As a young man Nissky worked on the railways and trains would become a major theme in his work. He grew up near a major junction at Novobelitsa in Belorussia where he sketched passing trains from an early age. 'I just longed to be a driver of one of those steam engines' he recalled in his autobiography, but instead he went on to study under Alexander Drevin and Robert Falk at the Moscow Higher Art and Technical Studios between 1923 and 1930. He was influenced by the OST aesthetics as well as by Alexander Deineka, whom he greatly admired for his depictions of ‘new life and the new ways of people, whom one meets at workplace, on streets and sport fields’. 

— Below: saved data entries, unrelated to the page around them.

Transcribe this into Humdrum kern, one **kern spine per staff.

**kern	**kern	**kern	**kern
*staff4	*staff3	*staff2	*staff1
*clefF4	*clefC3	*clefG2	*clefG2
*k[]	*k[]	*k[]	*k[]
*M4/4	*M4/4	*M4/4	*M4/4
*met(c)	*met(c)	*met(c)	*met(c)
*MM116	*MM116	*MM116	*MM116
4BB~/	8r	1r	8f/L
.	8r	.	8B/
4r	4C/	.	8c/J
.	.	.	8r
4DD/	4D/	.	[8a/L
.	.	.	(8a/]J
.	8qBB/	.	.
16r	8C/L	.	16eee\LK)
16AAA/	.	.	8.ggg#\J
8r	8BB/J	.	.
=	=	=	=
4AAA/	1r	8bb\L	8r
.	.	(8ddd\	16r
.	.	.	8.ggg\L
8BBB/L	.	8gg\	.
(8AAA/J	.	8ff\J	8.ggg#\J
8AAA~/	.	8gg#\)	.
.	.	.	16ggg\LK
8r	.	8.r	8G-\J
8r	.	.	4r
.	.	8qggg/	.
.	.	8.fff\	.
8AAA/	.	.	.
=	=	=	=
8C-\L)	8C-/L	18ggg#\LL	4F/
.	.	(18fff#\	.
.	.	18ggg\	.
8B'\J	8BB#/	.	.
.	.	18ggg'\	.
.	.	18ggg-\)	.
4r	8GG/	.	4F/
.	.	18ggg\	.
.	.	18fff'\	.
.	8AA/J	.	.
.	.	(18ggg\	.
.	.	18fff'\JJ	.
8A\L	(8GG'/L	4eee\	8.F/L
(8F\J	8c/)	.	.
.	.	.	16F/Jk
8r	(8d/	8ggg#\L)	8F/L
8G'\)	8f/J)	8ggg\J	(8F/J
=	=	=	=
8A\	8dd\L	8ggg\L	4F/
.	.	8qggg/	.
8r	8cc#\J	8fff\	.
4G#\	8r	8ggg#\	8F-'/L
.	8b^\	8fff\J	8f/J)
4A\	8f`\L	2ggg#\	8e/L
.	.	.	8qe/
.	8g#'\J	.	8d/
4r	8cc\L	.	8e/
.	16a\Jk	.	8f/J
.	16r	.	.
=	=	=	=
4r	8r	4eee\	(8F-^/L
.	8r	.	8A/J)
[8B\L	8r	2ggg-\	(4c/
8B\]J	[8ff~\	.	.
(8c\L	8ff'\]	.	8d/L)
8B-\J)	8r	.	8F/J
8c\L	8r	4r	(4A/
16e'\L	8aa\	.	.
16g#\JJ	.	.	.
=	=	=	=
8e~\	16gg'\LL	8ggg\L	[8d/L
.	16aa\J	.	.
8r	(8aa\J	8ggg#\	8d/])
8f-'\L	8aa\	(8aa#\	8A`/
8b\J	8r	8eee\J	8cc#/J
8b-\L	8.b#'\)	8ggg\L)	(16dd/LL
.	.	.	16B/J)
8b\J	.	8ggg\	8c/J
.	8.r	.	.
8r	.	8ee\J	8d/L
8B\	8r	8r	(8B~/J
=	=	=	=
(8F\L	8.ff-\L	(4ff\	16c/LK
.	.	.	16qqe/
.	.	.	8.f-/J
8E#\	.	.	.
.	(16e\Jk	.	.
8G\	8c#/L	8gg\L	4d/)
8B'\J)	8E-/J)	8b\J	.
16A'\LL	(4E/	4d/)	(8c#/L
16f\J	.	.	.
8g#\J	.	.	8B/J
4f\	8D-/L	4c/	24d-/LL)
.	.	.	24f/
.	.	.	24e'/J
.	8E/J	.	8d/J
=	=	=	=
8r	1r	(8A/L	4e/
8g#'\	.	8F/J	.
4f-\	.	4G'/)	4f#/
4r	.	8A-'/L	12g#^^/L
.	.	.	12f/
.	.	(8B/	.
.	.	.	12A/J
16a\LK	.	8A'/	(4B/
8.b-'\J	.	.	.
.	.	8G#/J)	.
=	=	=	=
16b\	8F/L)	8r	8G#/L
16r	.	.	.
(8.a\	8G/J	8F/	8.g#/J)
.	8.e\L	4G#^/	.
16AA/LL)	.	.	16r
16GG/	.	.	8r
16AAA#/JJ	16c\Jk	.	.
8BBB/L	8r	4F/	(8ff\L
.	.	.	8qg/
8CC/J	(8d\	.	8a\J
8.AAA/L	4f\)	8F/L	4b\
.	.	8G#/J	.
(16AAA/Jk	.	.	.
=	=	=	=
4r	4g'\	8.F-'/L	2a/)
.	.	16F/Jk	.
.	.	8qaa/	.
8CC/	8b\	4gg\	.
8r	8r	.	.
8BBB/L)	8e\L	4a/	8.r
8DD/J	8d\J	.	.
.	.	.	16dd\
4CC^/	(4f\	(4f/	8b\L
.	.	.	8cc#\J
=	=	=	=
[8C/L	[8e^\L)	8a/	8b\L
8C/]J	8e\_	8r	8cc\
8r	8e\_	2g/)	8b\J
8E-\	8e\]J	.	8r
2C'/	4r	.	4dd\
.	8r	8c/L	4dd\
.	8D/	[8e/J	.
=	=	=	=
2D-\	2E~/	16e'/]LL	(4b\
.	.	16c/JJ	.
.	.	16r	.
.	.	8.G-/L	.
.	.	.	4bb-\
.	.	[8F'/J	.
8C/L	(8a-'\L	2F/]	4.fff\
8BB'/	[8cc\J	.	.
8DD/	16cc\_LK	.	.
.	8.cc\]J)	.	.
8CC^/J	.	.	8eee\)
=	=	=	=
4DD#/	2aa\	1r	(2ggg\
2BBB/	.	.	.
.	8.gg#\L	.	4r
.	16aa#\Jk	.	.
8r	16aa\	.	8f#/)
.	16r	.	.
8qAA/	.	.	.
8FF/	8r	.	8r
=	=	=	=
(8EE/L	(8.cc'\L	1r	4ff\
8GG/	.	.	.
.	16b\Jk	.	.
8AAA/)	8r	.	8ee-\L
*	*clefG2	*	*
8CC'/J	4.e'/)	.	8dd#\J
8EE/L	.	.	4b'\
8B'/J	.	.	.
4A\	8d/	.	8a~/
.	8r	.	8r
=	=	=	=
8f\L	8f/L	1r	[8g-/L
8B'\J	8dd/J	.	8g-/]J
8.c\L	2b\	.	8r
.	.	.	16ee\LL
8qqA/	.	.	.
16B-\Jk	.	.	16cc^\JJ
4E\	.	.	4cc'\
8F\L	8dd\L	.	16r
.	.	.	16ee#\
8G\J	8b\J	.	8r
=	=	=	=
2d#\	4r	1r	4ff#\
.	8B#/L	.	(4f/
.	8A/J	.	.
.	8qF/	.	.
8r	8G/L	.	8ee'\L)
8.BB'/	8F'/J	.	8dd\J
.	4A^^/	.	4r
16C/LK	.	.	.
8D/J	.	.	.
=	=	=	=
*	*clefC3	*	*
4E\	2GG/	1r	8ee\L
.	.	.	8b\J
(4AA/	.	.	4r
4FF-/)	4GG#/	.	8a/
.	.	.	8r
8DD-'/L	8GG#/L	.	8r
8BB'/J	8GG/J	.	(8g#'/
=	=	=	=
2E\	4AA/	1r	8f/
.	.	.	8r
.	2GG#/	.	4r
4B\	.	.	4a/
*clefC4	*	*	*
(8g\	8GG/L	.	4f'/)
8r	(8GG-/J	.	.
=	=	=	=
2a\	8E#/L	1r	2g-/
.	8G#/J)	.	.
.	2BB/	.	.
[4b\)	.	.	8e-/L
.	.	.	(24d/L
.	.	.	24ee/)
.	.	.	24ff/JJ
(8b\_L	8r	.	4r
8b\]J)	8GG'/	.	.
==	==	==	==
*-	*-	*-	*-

There is something of Edward Hopper’s railway landscapes (fig.3) in the flat colour planes as well as the strong horizontal and vertical lines that dissect the present landscape. The low horizon recalls Over the Snowy Fields (fig.4), also acquired by the Union of Artists, but whereas his landscape with the plane was remarkable for its two-dimensionality the present work is striking for exactly the opposite reason – the long evening shadows and vanishing lines creating a great sense of depth to convey the expanse of the country beyond. The sense of ‘Russia’ is as impressive, one might argue, as that of California in David Hockney’s photo-collages of road-signs, traffic lights and tarmac. One of the rare works by Nissky to be offered on the open market, few Soviet landscapes can compare in terms of provenance, quality or size.